● **WHAT YOU NEED TO DO**:
Once every line below with "neck" has been counted, state the total and nothing else.

━━━━━ EXCERPTED RECORDS

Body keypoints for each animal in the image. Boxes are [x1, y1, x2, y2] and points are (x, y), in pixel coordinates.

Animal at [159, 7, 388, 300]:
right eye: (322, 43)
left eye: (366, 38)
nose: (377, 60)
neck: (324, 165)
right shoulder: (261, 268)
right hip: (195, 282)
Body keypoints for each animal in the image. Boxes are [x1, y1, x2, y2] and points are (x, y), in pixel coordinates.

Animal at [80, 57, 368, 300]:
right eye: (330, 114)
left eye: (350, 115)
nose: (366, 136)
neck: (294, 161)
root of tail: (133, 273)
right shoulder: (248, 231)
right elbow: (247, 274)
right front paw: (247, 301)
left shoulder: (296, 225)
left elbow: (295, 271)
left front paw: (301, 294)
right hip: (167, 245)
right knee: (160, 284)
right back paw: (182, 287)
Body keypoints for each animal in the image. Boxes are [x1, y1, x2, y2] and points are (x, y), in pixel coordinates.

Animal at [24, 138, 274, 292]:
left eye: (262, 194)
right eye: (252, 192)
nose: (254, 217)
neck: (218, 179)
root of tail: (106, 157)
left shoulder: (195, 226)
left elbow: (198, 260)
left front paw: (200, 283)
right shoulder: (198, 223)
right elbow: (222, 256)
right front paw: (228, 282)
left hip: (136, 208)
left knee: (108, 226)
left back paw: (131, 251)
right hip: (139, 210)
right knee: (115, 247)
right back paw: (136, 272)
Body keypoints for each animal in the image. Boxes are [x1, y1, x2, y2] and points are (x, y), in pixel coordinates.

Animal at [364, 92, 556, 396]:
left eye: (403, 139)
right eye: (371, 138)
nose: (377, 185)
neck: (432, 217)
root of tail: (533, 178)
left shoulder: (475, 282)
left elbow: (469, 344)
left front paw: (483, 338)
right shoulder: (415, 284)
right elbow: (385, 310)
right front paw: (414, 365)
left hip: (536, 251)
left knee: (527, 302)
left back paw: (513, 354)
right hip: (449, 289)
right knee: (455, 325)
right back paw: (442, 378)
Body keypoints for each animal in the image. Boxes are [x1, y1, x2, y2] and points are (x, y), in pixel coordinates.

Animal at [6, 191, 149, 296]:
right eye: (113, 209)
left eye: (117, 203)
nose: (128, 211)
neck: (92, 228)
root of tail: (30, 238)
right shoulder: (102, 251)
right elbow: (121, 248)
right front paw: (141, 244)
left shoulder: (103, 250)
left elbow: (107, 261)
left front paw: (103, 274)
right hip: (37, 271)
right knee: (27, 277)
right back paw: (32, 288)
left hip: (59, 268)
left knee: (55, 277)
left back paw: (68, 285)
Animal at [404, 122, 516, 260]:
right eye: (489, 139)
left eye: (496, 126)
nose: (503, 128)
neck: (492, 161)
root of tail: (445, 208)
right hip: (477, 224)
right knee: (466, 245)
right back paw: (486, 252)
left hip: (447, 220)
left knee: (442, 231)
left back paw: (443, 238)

━━━━━━━━━━
━━━━━ EXCERPTED RECORDS

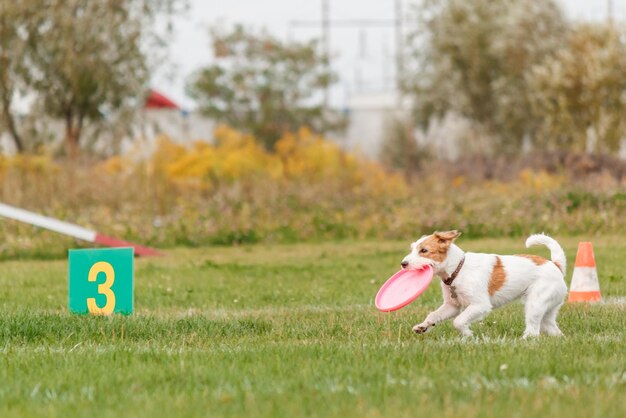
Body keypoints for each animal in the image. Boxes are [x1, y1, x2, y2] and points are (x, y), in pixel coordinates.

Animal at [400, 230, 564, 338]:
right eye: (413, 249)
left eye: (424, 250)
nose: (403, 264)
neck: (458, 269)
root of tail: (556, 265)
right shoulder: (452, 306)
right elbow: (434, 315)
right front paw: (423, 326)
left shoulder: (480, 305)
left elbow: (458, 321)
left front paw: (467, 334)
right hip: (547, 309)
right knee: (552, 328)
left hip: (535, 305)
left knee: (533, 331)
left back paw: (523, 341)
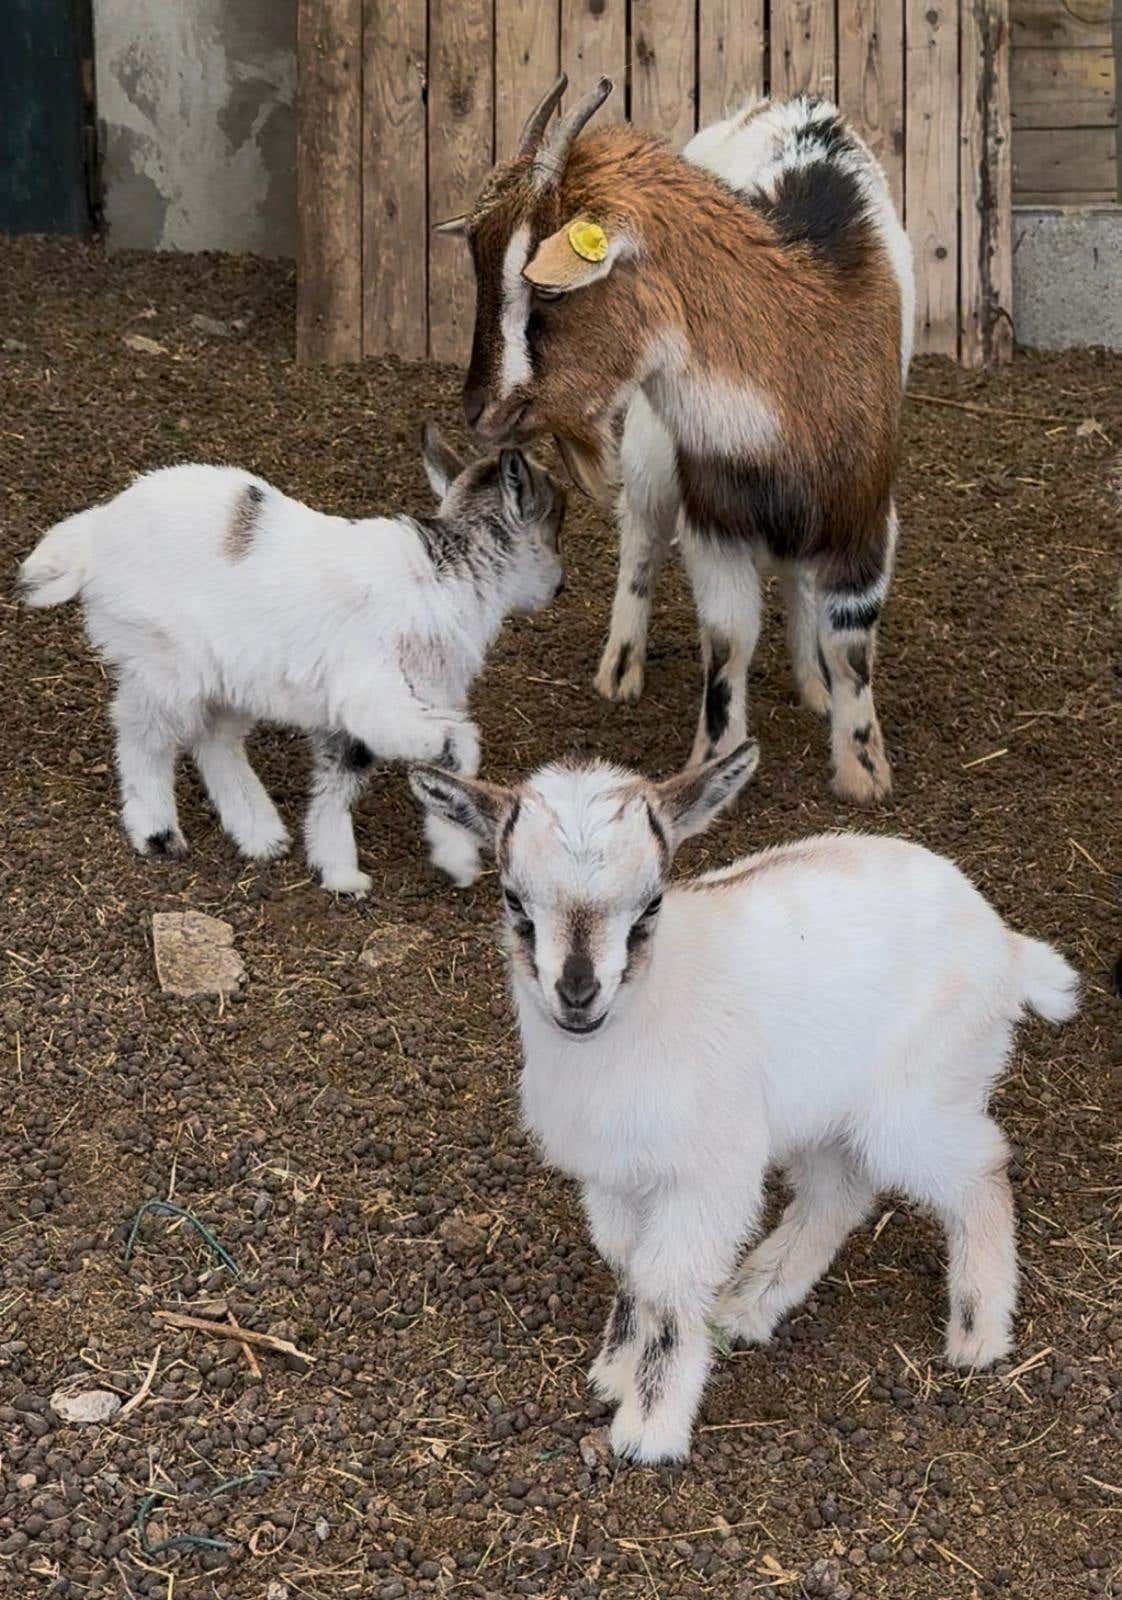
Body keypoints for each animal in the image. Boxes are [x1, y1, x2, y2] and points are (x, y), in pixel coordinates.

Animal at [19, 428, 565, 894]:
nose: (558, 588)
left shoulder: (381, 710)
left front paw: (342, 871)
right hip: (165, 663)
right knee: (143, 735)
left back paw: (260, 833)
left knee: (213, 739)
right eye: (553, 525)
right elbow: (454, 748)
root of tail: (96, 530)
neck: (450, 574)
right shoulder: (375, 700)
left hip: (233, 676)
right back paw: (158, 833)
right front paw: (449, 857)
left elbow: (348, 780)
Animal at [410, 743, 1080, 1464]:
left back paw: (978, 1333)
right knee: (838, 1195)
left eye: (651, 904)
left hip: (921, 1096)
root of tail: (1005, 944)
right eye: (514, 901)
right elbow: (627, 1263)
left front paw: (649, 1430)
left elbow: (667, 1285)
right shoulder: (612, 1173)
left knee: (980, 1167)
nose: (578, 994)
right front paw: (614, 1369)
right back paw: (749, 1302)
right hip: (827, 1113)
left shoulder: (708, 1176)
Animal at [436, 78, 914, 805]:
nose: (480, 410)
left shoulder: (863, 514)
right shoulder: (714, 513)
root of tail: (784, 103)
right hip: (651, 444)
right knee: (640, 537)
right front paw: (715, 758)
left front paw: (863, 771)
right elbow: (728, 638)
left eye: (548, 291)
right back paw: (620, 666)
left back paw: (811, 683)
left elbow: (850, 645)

━━━━━━━━━━
━━━━━ EXCERPTED RECORDS

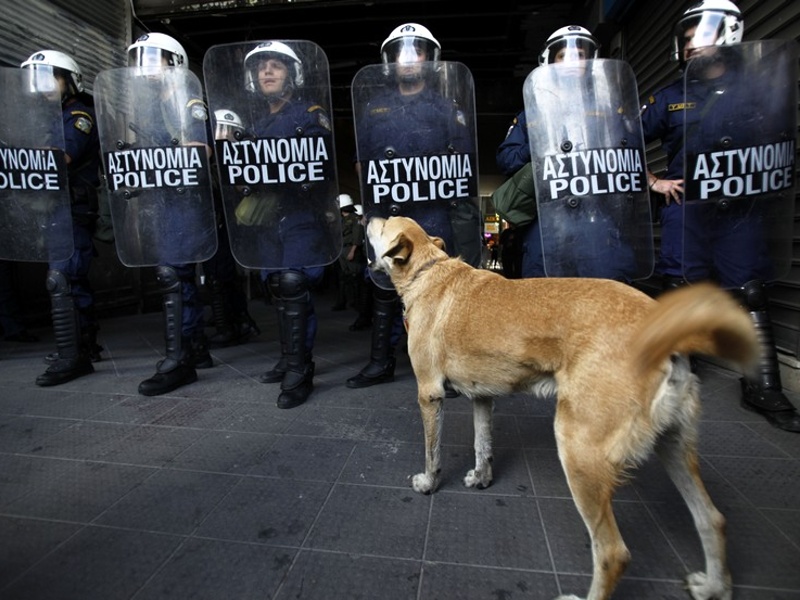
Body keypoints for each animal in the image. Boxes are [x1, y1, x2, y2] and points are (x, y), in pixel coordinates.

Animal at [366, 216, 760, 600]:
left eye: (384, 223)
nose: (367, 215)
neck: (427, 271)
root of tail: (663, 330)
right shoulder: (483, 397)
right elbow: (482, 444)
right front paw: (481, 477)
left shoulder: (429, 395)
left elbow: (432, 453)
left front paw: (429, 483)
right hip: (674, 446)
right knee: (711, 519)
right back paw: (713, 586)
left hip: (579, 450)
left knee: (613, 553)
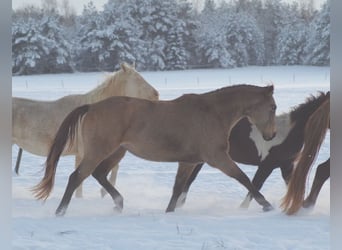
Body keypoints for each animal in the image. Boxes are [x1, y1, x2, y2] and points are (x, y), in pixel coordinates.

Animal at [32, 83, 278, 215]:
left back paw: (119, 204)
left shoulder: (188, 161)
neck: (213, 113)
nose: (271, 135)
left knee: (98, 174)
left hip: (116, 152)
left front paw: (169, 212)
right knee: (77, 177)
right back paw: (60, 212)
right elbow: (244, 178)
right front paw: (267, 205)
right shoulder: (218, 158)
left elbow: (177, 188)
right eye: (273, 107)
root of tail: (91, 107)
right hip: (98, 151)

━━━━━━━━━━

● **ANSWER FOR THE TASK**:
10